### [Passage given]

This usually is applied to stocks but can incorporate any asset class.

People often discuss bull markets with:

FOREX is the pairing of currencies so one will be in a bull against other ones. The other side of the pair will be in a bear market.

In equities, a bull market is noted as a 20% increase after two 20% declines.

Business Cycle

Markets often follow the business cycle. This is highly applicable to stocks.

When the cycle is on the upside, moving away from the trough, the market is going in the same direction. Historically, the market tends to bottom out about 6 months before the economy.

The same is true on the other side. Once the peak is reached, the downhill slide causing the drop in prices. This all follows the psychology of humans which the business cycle follows.

Markets have the advantage of being able to move faster than economies.


Bull markets are accompanied by a feeling of optimism. Investor confidence improves and there is are expectations of performance.

### [Supplied material]
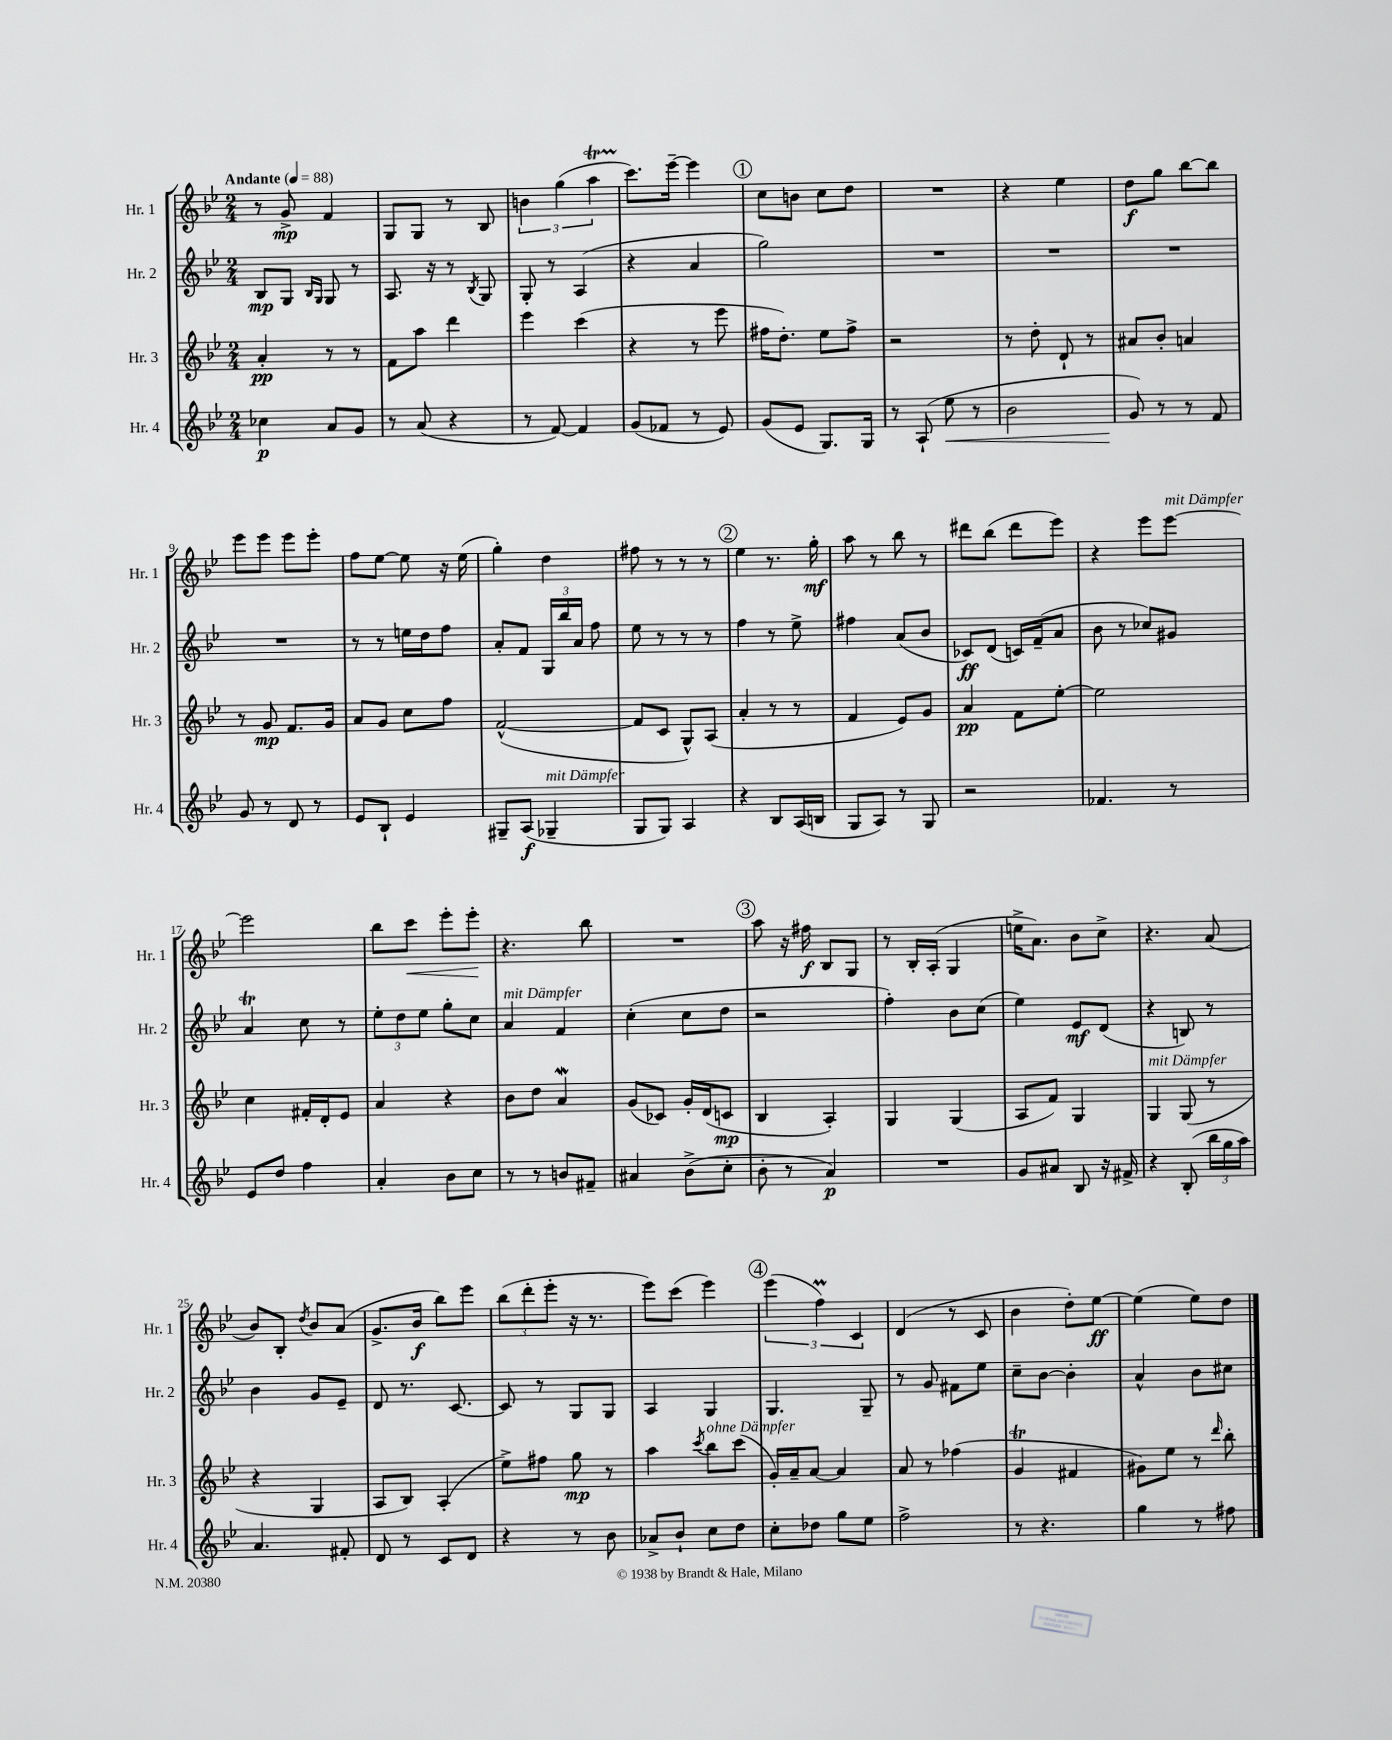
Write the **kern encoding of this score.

### [Directions for this task]
Reproduce the bull market passage word for word between "In equities, a" and "business cycle follows.", inclusive. Rely only on the bull market passage.

### [Response]
In equities, a bull market is noted as a 20% increase after two 20% declines.

Business Cycle

Markets often follow the business cycle. This is highly applicable to stocks.

When the cycle is on the upside, moving away from the trough, the market is going in the same direction. Historically, the market tends to bottom out about 6 months before the economy.

The same is true on the other side. Once the peak is reached, the downhill slide causing the drop in prices. This all follows the psychology of humans which the business cycle follows.